Palestine. Quel mouvement de solidarité aux Etats-Unis?

Ali Abounimah
Ali Abounimah

Par Wael Elasady

L’ouvrage The Battle for Justice in Palestine devrait être lu par tous les militants, explique Wael Elasady dans un compte-rendu du récent ouvrage publié par Ali Abounimah (Haymarket Books, mars 2014, 224 pages).

Les défenseurs de l’apartheid doivent observer avec quelque appréhension le paysage politique mouvant des Etats-Unis.

Dans un nombre croissant de campus, des étudiants mènent campagne pour faire pression sur leurs universités pour exiger qu’elles mettent un terme à leur complicité avec les violations des droits des Palestiniens. Dans ce monde académique encore sous l’emprise du climat datant des attaques maccarthystes contre des professeurs qui critiquaient l’Etat d’Israël, le vote historique de la American Studies Association (ASA) soutenant le boycott des institutions académiques israéliennes a permis de briser le mur de la peur.

Une vedette comme Scarlett Johansson [actrice révélée dans le film L’homme qui murmurait à l’oreille des chevaux, en 1998] ne peut plus «blanchir» l’occupation israélienne sans être obligée de renoncer à son poste d’ambassadrice d’Oxfam [ONG internationale dont l’objectif consiste «à mobiliser le pouvoir citoyen» contre diverses facettes de la pauvreté] et rendant ridicule son image soigneusement toilettée de Bonne Samaritaine humanitaire.

============

Consigne 1
Recopiez à l'identique les lignes des enregistrements, de celle qui contient "In the image, is" jusqu'à celle qui contient "Can you confirm if wooden nightstand", ces deux lignes comprises.
L'extrait et les enregistrements proviennent de sources distinctes.

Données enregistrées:
============

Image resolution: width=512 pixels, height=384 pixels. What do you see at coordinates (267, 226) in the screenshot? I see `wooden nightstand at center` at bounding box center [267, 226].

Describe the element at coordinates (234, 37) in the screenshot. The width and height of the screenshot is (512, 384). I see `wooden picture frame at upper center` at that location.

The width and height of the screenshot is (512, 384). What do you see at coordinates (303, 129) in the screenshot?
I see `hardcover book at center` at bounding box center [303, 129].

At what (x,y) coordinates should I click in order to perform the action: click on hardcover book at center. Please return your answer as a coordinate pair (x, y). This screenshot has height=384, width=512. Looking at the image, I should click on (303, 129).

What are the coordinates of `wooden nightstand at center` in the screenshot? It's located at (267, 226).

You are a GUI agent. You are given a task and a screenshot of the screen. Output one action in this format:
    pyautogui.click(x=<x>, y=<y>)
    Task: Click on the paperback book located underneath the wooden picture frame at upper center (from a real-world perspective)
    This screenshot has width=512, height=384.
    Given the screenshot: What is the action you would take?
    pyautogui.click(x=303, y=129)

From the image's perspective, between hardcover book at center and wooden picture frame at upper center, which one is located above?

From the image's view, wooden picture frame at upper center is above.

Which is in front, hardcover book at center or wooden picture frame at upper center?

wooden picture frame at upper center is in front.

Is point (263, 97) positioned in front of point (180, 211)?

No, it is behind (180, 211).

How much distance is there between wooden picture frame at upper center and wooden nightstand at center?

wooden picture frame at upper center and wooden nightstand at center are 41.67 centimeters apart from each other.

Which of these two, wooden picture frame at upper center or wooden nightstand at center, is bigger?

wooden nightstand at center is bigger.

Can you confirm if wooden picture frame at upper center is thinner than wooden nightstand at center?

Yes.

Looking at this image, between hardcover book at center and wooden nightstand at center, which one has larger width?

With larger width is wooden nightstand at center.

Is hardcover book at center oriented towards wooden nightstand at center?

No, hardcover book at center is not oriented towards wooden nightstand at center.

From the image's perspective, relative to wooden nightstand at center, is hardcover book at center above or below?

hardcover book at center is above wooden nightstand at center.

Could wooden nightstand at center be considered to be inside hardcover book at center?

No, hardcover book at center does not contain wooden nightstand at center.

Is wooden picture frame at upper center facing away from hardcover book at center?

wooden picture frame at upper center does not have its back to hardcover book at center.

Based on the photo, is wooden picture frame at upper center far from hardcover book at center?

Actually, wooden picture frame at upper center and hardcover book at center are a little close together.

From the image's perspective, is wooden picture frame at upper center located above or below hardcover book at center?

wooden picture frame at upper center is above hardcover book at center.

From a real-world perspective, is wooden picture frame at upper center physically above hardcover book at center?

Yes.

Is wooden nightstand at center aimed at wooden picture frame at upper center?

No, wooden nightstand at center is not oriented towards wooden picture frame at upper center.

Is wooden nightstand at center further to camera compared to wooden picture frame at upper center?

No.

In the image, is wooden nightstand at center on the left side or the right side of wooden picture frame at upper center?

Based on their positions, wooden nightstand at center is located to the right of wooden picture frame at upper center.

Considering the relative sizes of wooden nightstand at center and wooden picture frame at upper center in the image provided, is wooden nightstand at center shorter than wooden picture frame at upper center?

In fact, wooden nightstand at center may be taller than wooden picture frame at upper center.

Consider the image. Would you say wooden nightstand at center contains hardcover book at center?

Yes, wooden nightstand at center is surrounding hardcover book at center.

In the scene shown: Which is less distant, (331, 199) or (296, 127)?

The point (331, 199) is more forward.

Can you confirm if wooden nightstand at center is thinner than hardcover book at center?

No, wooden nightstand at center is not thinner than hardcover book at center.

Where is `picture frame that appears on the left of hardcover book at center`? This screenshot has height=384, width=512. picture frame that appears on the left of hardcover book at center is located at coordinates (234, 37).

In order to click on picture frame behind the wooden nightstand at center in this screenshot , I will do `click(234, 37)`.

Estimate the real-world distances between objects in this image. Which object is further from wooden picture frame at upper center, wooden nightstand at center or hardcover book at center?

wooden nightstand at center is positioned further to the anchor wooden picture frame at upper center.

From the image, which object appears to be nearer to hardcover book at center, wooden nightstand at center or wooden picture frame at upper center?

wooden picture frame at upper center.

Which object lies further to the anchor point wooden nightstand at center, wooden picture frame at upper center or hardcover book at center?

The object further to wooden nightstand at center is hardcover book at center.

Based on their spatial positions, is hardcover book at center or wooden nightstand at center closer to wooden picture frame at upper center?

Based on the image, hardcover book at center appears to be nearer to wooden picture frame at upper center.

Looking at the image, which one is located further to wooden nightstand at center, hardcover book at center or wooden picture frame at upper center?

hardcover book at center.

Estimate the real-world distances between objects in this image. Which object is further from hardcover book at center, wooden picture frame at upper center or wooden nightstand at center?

============

Consigne 2
Réécrivez l'extrait de "Palestine. Quel mouvement" à "mouvant des Etats-Unis." en substituant "lecteurs" à "militants".

Solution rédigée 1
In the image, is wooden nightstand at center on the left side or the right side of wooden picture frame at upper center?

Based on their positions, wooden nightstand at center is located to the right of wooden picture frame at upper center.

Considering the relative sizes of wooden nightstand at center and wooden picture frame at upper center in the image provided, is wooden nightstand at center shorter than wooden picture frame at upper center?

In fact, wooden nightstand at center may be taller than wooden picture frame at upper center.

Consider the image. Would you say wooden nightstand at center contains hardcover book at center?

Yes, wooden nightstand at center is surrounding hardcover book at center.

In the scene shown: Which is less distant, (331, 199) or (296, 127)?

The point (331, 199) is more forward.

Can you confirm if wooden nightstand at center is thinner than hardcover book at center?

Solution rédigée 2
Palestine. Quel mouvement de solidarité aux Etats-Unis?

Ali Abounimah
Ali Abounimah

Par Wael Elasady

L’ouvrage The Battle for Justice in Palestine devrait être lu par tous les lecteurs, explique Wael Elasady dans un compte-rendu du récent ouvrage publié par Ali Abounimah (Haymarket Books, mars 2014, 224 pages).

Les défenseurs de l’apartheid doivent observer avec quelque appréhension le paysage politique mouvant des Etats-Unis.